UTC vs Local Time
Paluth opened this issue · 3 comments
Hi,
I testing out this library. It works well for what I'm trying because I can build a Date object directly, instead of getting a union type like Maybe Date or Result Date.
So I have this code in Test.elm
module Test exposing (initialDate)
import Date.Extra as Date
import Date exposing (Month(..))
initialDate =
Date.fromSpec
Date.utc
(Date.atTime 6 0 0 0)
(Date.calendarDate 2015 Jan 1)
And this code in Main.elm
import Html
import Test as Test
main = Html.text (toString Test.initialDate)
When I run it in elm-reactor I get:
<Thu Jan 01 2015 04:00:00 GMT-0200 (E. South America Daylight Time)>
But I expected something like
<Thu Jan 01 2015 06:00:00 GMT-0000 (UTC)>
Why doesn't that work? Is it a bug or is my code wrong?
I want to use this library to control the date/time of a game that is set in the future. The game date/time has to be the same regardless of where the player is located. In other words, his local time is completely irrelevant and should never affect the in game clock. Otherwise the in game character might wake up a 6:00am if the player in from one country, and wake up at 8:00 am if the player is from another one.
Anyways, thanks for the package.
Hi Paluth,
It looks like Test.initialDate
was created as you expected, but Basics.toString
didn't convert it as you expected.
Basics.toString
returns a representation of a Date in your local time rather than UTC time, so its output for the same date will vary depending on the machine. In your example, a time of "04:00 GMT-0200" represents the same moment as "06:00 GMT+0000" (and in another time zone, you could see "01:00 GMT-0500"; all of these are valid representions of the same moment). To convert a Date to a string representing UTC time rather than local time, you can use the toUtcFormattedString
function in Date.Extra
; its output for the same date should be the same, regardless of the local time of a machine.

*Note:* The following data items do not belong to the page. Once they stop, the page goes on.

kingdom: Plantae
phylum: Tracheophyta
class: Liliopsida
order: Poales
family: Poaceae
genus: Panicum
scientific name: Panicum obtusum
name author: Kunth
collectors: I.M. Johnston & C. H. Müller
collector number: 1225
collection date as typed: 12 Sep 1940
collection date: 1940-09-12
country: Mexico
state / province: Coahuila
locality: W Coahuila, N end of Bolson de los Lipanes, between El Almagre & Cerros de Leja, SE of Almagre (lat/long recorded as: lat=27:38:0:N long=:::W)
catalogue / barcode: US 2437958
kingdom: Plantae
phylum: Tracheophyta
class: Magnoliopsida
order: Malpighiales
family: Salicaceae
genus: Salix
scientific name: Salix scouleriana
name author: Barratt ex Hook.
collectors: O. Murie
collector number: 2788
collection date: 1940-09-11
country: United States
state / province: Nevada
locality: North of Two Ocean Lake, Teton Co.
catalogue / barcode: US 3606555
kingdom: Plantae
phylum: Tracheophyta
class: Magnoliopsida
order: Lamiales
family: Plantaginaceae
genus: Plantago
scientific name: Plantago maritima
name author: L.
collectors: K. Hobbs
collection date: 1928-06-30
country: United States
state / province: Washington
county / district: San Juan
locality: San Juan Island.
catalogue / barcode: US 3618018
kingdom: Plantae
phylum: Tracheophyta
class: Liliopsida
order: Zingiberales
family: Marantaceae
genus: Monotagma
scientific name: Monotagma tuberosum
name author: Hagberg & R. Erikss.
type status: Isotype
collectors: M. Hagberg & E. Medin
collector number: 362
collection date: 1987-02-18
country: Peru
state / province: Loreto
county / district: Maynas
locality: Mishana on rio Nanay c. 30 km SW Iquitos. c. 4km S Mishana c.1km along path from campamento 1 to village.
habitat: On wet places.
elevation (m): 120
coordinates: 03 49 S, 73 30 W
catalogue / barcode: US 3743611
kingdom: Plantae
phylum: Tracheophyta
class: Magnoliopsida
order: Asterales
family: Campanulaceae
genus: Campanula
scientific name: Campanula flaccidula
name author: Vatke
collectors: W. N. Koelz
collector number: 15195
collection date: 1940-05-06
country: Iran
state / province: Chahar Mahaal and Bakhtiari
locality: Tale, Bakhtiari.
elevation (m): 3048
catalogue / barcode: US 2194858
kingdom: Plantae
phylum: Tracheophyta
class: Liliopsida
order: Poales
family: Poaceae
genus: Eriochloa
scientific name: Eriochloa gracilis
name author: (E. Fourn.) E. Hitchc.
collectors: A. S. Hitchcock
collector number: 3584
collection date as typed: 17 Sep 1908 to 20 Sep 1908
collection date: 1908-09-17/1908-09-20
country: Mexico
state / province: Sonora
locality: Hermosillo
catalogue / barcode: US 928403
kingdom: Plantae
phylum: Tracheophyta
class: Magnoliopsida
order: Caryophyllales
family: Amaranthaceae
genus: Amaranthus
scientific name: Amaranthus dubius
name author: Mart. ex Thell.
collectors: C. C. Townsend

Date.toUtcFormattedString "EEE MMM dd yyyy HH:mm:ss 'GMT'xx" Test.initialDate
-- "Thu Jan 01 2015 06:00:00 GMT+0000"
You can read more about date format patterns at UTS #35, and you can find the list of symbols supported by toUtcFormattedString
in the docs.
Hope this helps!
That's great.
It didn't occur to me that the problem might be in the Basics.toString
function. I was not going to use anyways, I was just using it to test whether things were working as expected.
I another question, back since this issue is resolved, and my question is completely unrelated, I will close this issue and open another one.
I gave you a star, I hope this project gets more visibility because its pretty nice and you seam to have put quite a lot of work into it. Thanks again.
Thanks, Paluth; I appreciate the support.